Arifin Tasrif, Menteri Energi dan Sumber Daya Mineral (ESDM), mengungkapkan tambahan produksi di Cepu diharapkan bisa untuk menjaga optimisme dalam mengejar target produksi.

Tantangan yang ada di industri hulu migas kata dia adalah di minyak dan mengharapkan masukan dan kontribusi dari berbagai pihak. “Kami terbuka untuk menerima masukan-masukan positif bagaimana cara meningkatkan produksi minyak,” ujar Arifin, Jumat (9/8).

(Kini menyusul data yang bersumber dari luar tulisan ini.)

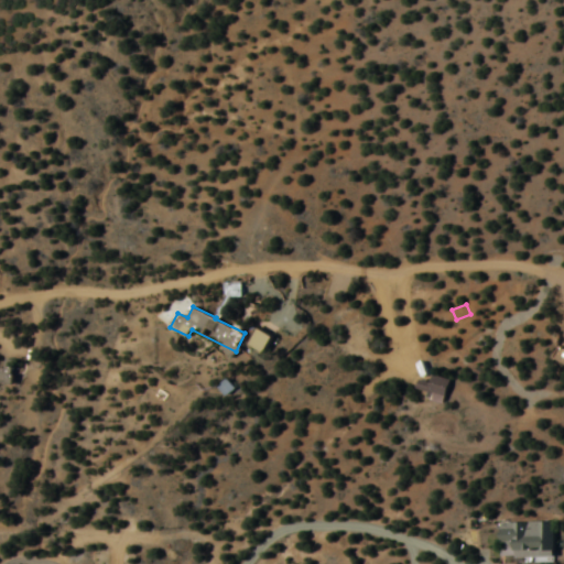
[(262,351),(271,335),(257,326),(248,343),(262,351)]
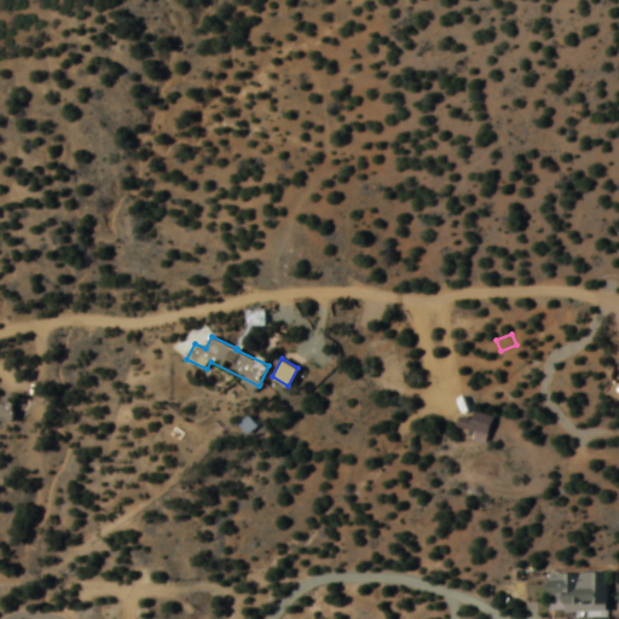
[(461,415),(458,426),(470,429),(468,437),(486,441),(493,416),(475,410),(473,418),(461,415)]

Untuk itu, Menteri ESDM meminta upaya untuk peningkatan tidak hanya dari lapangan existing, tetapi juga adanya kegiatan seismik baru, eksplorasi baru yang bisa mempercepat pendeteksian sumur-sumur baru. Indonesia masih banyak memiliki potensi minyak. Seperti di Blok Cepu yang hari ini sudah menghasilkan 630 juta barel dan berpotensi menghasilkan 1 miliar baru.

“Harus segera dilakukan percepatan eksplorasi agar segera ada kepastian. Pemerintah memberikan dukungan bagi Exxon untuk melakukan kegiatan seismik dan eksplorasi baru di wilayah lain,” tegas Arifin.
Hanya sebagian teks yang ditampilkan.